Aufgaben:
a. Unter welcher Bedingung kommt laut dem Textauszug zur Arbeitszeit eine flexible, dem Direktionsrecht vorbehaltene Verteilung der Arbeitszeit auf die Wochentage in Betracht?
b. Führe den Textauszug zur Arbeitszeit im Anschluss an seinen letzten Satz weiter.

╭─ Seitenauszug

I. Allgemeines

 

Rz. 17

Schon vor Inkrafttreten des BeschFG 1985 hat das BAG festgehalten, dass eine einseitige Leistungsbestimmung des Arbeitgebers gem. § 315 BGB in Bezug auf die Dauer der Arbeitszeit nicht wirksam ist.[6] Die Dauer der Arbeitszeit gehört – mit Ausnahme der Möglichkeit, Überstunden anzuordnen – zu den essentialia negotii des Arbeitsvertrages. Die Lage der Arbeitszeit unterliegt dagegen dem Direktionsrecht des Arbeitgebers, und zwar in den gleichen Grenzen wie dies bei Vollzeitkräften der Fall ist, § 106 GewO.

 

Rz. 18

Eine flexible und dem Direktionsrecht vorbehaltene Verteilung der Arbeitszeit auf die Wochentage kommt nur dann in Betracht, wenn im Arbeitsvertrag keine Regelung dar­über enthalten ist, an welchen Tagen zu arbeiten ist. Haben Arbeitnehmer und Arbeitgeber vereinbart, dass der Arbeitnehmer seine Arbeitsleistung entsprechend dem Arbeitsanfall zu erbringen hat, so liegt der Sonderfall der Arbeit auf Abruf vor (vgl. Rdn 21).

╰─
╭─ Gespeicherte Daten

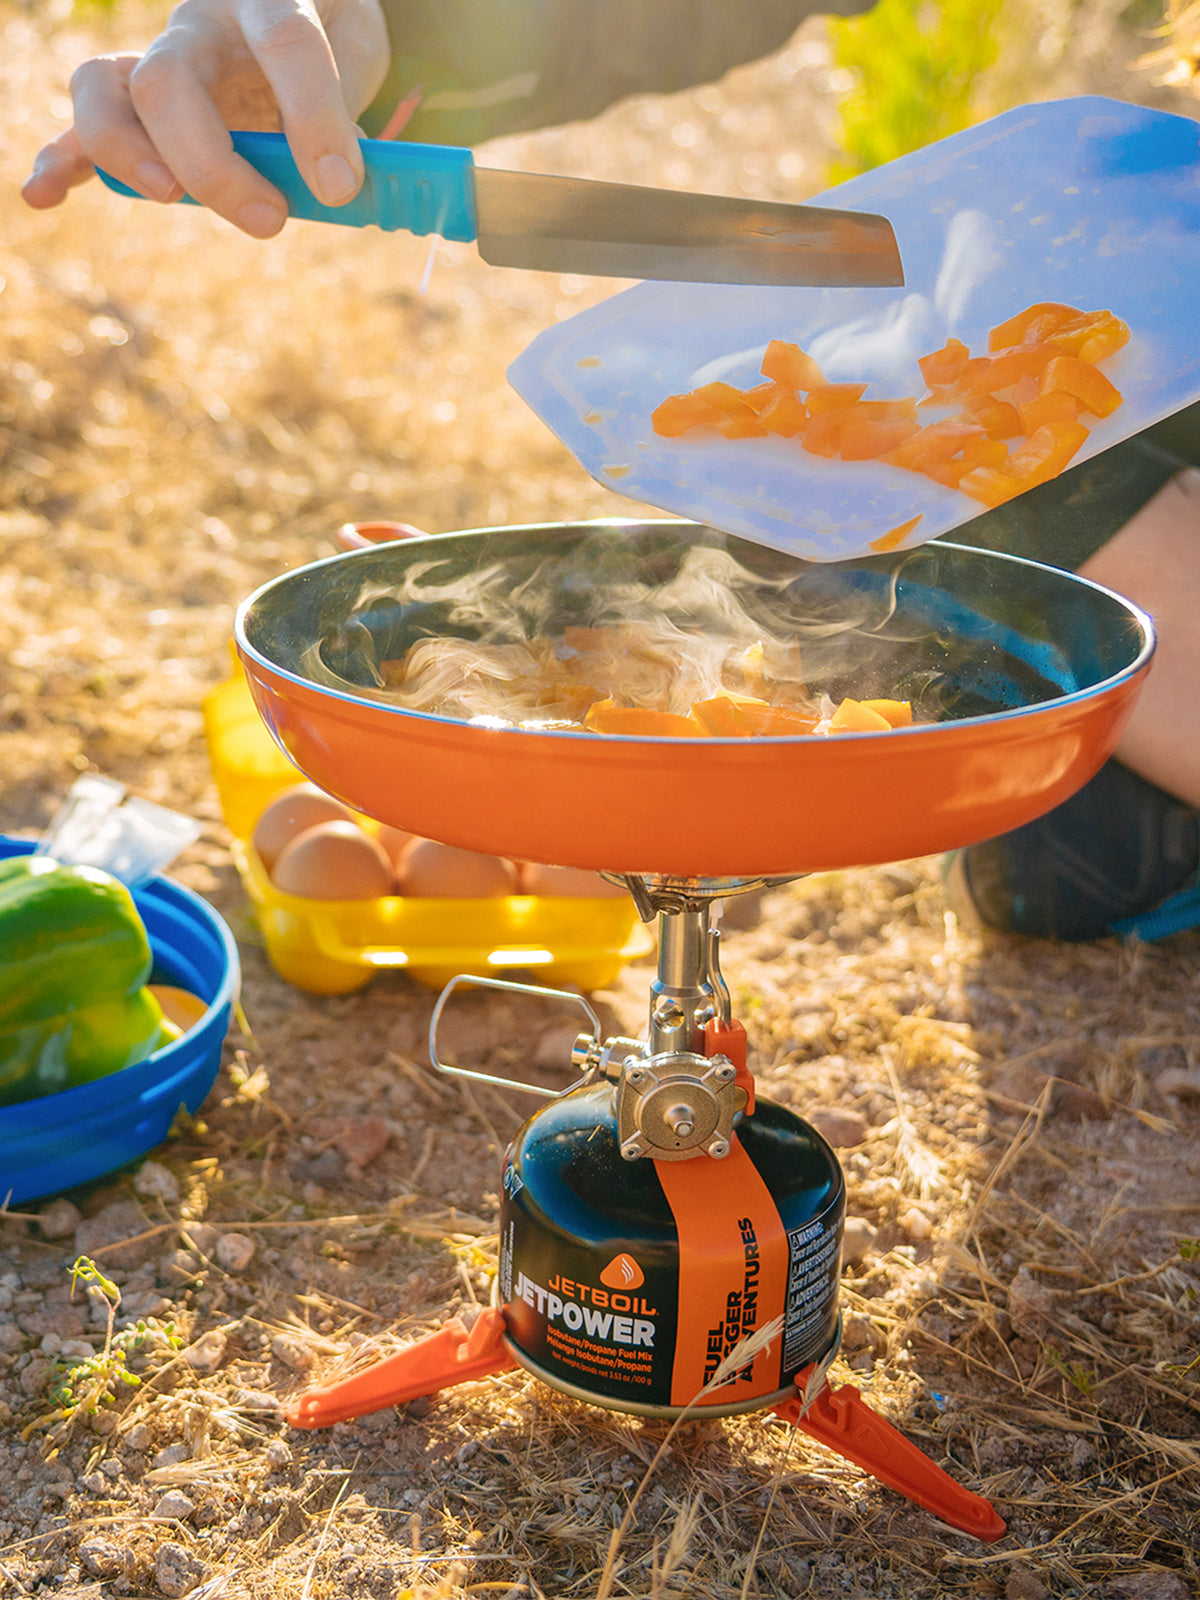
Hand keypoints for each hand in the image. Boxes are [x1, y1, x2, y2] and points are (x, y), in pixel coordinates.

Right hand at [21, 0, 389, 237]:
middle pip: (170, 80)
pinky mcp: (138, 95)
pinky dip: (61, 159)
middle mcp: (201, 22)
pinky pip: (84, 120)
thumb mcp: (361, 53)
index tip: (341, 186)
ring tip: (169, 199)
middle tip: (270, 219)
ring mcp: (160, 55)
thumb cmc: (333, 30)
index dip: (314, 118)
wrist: (297, 0)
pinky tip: (45, 195)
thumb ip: (352, 112)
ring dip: (128, 154)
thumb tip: (335, 187)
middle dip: (213, 163)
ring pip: (106, 88)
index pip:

╰─

Lösungen:
a. Nur dann, wenn der Arbeitsvertrag keine Regelung darüber enthält, an welchen Tagen zu arbeiten ist.

b.
Rz. 19

Arbeit auf Abruf kann sowohl das gesamte zu leistende Arbeitsvolumen betreffen als auch nur einen über die vertragliche Mindestarbeitszeit hinaus zu leistenden Abrufanteil. Die früher streitige Frage, ob über die festgelegte Zeit hinaus Arbeit abgerufen werden kann, hatte das BAG bereits 2005 zu entscheiden. Die durch das BAG festgelegten Maximalgrenzen[7] sind zum 1.1.2018 durch Einfügung eines neuen Abs. 2 Gesetz geworden: Danach gilt, ist für die Dauer der wöchentlichen Arbeitszeit nach Absatz 1 Satz 2 eine Mindestarbeitszeit vereinbart, darf der Arbeitgeber nur bis zu 25 Prozent der wöchentlichen Arbeitszeit zusätzlich abrufen. Ist für die Dauer der wöchentlichen Arbeitszeit nach Absatz 1 Satz 2 eine Höchstarbeitszeit vereinbart, darf der Arbeitgeber nur bis zu 20 Prozent der wöchentlichen Arbeitszeit weniger abrufen (zu den weiteren Anforderungen an eine Bandbreitenregelung vgl. Rdn 27 ff.).

 

Rz. 20

Ist die Erbringung der Arbeitsleistung einerseits nicht auf bestimmte Tage fixiert, andererseits aber auch nicht von dem Abruf durch den Arbeitgeber abhängig, so kann die Lage der Arbeitszeit durch einseitige Bestimmung durch den Arbeitgeber i.R.d. § 315 BGB festgelegt werden. Eine solche Regelung muss, um dem Maßstab der Billigkeit zu genügen, stets auch die Arbeitnehmerinteressen berücksichtigen. Ausgangspunkt der Festlegung muss eine generelle Arbeitszeitregelung sein. Legt der Arbeitgeber hingegen die Tage, an denen Arbeit zu leisten ist, stets neu fest, so handelt es sich um Arbeit auf Abruf nach den Regelungen des § 12 TzBfG. Zudem erwächst durch eine einseitige Festlegung durch den Arbeitgeber ein Vertrauen auf Seiten des Arbeitnehmers. Eine Änderung der einseitigen Festlegung ist zwar kraft Direktionsrechts jederzeit möglich; ob eine solche Änderung dann aber dem Prüfungsmaßstab des § 315 BGB oder dem des § 12 TzBfG unterfällt, ist eine Frage des Einzelfalls.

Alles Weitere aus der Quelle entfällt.